I Love West Leeds Festival, 2-25 July

The I Love West Leeds Festival is described as a quirky little arts festival, yet packs in delightful and sometimes quite barmy stuff right across the west of the city. This year's highlights include Greasy Spoon artists residencies, a symphony orchestra floating in Bramley Baths, Washing Line exhibitions, Lampost art for dogs and other stuff you couldn't possibly dream up.
• Mostly free, venues across west Leeds, ilovewestleeds.co.uk

On the edge festival, 15-17 July

On The Edge is an arts festival acting as a pilot for next year's first Leeds Fringe. Showcasing local talent, the festival features uncanny performance artists Skeleton Project, canny theatre company Urban Sprawl, a gallery full of installations, live dance, lively music, cheap beer and great local food. Taking place in the incredible Temple Works, a former flax mill set to become the North's next great regenerating cultural venue, the festival will be led by both local and national artists who will encourage audiences to be fully part of their show.
• Temple Works Leeds, templeworksleeds.com, details to be posted soon

Mario Merz: What Is to Be Done?, 28 July-30 October

Influential Italian Arte Povera artist Mario Merz's first solo exhibition in the UK since 1983 opens in July. Igloos, neon, glass, crashed cars, Fibonacci sequences and found materials form the basis of Merz's work that asks questions of what the artist's role is in society. Films by Tacita Dean and Gerry Schum accompany the main gallery show which features work made from 1966-1977. This show marks the curatorial debut of Lisa Le Feuvre, the new Head of Sculpture Studies at the Henry Moore Institute.
• Free, Henry Moore Institute, henry-moore.org

Hunter Gatherer, until 6 August

Nine artists from across the north of England have been invited to create new work in response to Artemis, an amazing collection of more than 10,000 objects relating to world cultures, fine and applied art, science, natural history, textiles and costume, social history, childhood and more. Based in Holbeck, Leeds, the collection forms an art loan service for Education Leeds to which artists have been given exclusive access. We particularly love the anti-landing device for pigeons.
• Open Wed-Sat 12-5pm or by appointment, Project Space Leeds, Whitehall Waterfront, 2 Riverside Way, projectspaceleeds.org.uk

Beacons festival, 12-14 August

An exciting revamp of what was the Moor Music Festival, held in beautiful countryside above Skipton, and child-friendly to boot. The music line-up features Jamie XX, Demdike Stare and Dry The River, DJs such as Sheffield's Toddla T and thriving local talent of the ilk of Hookworms and I Like Trains. Dubluv are there for VW enthusiasts, local food and beer are promised, and art comes from LIMN, Squeaky Hill, Golau Glau and more.
• Weekender tickets £69.50, greetingsfrombeacons.com, Heslaker Farm, Skipton (not stictly Leeds)

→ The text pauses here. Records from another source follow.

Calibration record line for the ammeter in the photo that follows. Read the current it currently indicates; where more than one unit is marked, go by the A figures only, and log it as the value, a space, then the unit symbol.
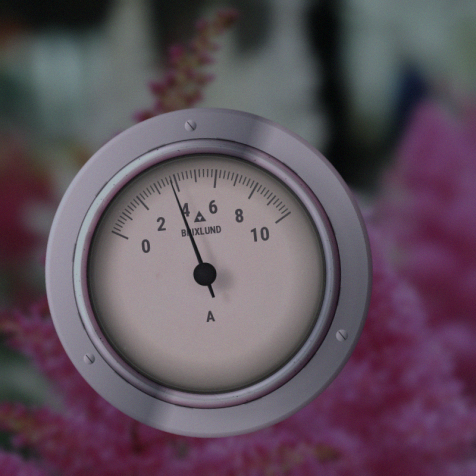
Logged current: 3.8 A
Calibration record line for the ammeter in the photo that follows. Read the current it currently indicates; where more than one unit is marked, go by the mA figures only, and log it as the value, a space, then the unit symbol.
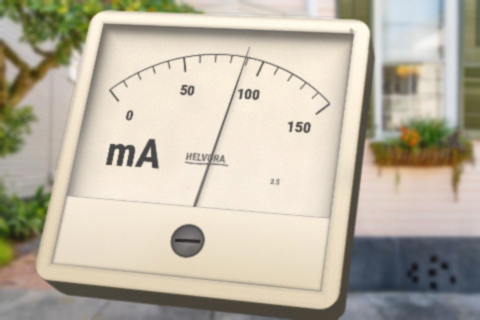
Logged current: 90 mA
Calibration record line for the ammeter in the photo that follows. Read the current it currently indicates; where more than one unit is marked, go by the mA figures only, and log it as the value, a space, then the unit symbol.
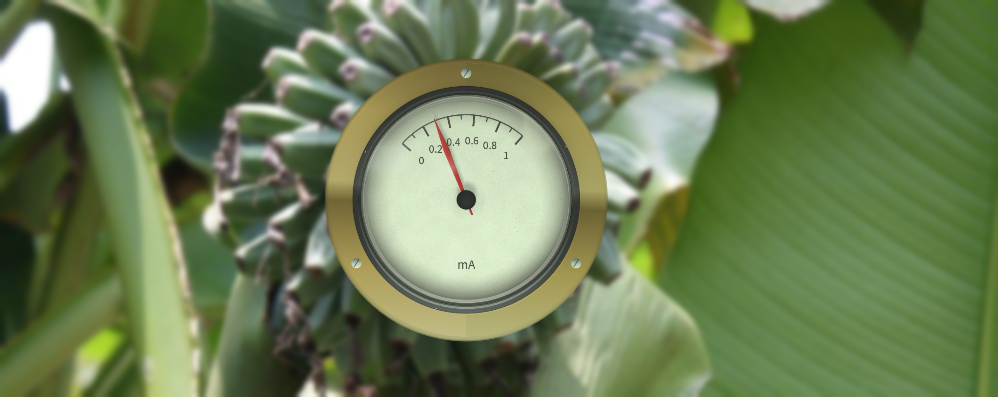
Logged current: 0.3 mA
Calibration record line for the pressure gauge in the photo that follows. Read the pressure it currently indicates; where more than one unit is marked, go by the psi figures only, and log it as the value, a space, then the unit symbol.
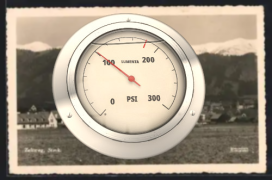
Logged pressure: 100 psi
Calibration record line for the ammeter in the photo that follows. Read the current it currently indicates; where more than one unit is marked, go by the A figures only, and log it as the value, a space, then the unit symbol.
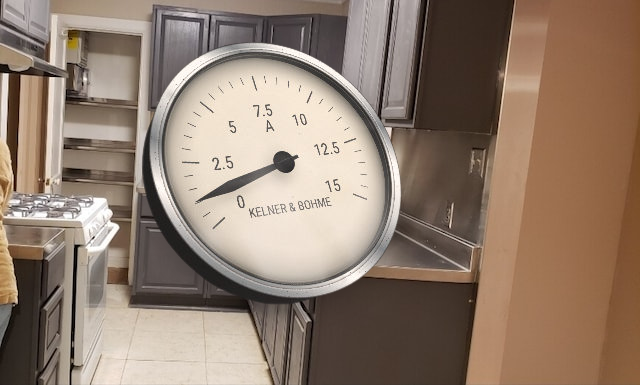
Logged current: 1 A
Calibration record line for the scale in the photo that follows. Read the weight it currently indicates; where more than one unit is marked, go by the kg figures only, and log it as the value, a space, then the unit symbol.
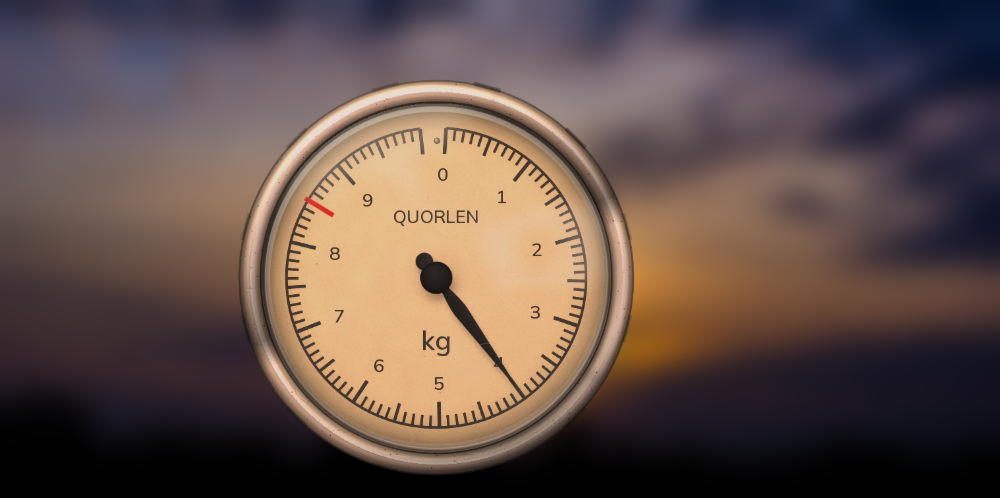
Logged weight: 4 kg
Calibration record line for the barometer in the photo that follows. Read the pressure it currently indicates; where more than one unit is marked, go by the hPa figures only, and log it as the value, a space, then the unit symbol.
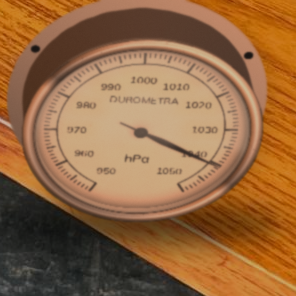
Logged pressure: 1040 hPa
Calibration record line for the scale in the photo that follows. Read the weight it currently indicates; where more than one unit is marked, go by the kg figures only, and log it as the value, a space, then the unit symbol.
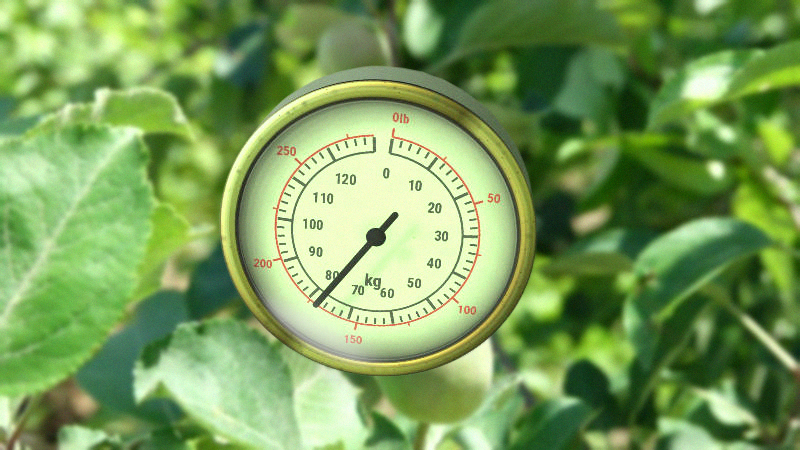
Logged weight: 78 kg
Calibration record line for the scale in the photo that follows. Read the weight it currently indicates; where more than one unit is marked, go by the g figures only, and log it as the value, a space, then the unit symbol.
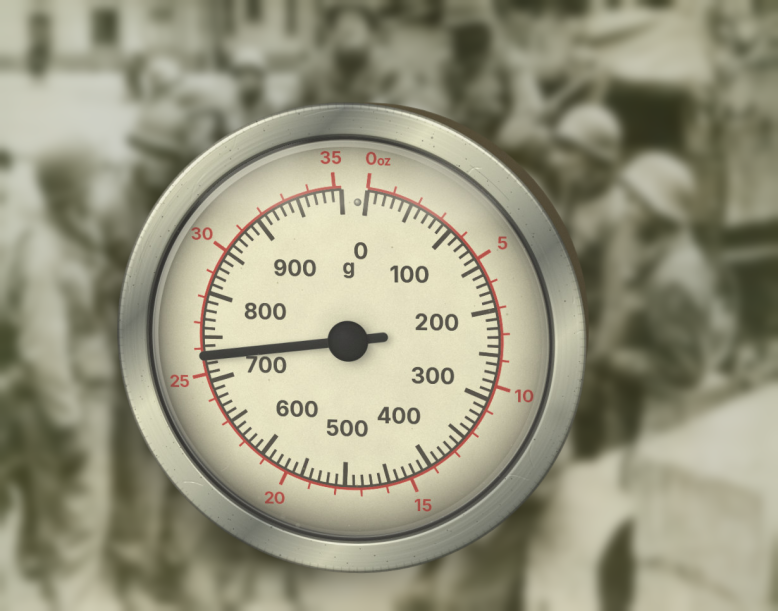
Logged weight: 730 g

Leeds West Indian carnival, 29 August

What better way to cap off the summer than with some serious gyrating at the Leeds West Indian carnival on August bank holiday weekend. Now in it's 44th Year and still getting bigger and louder – if that's possible. Last year a tweeter remarked that their bones had been pulverised by the lorry-sized speakers. Colourful, noisy, music, food, beer, kids and big ole backsides! What more could you want?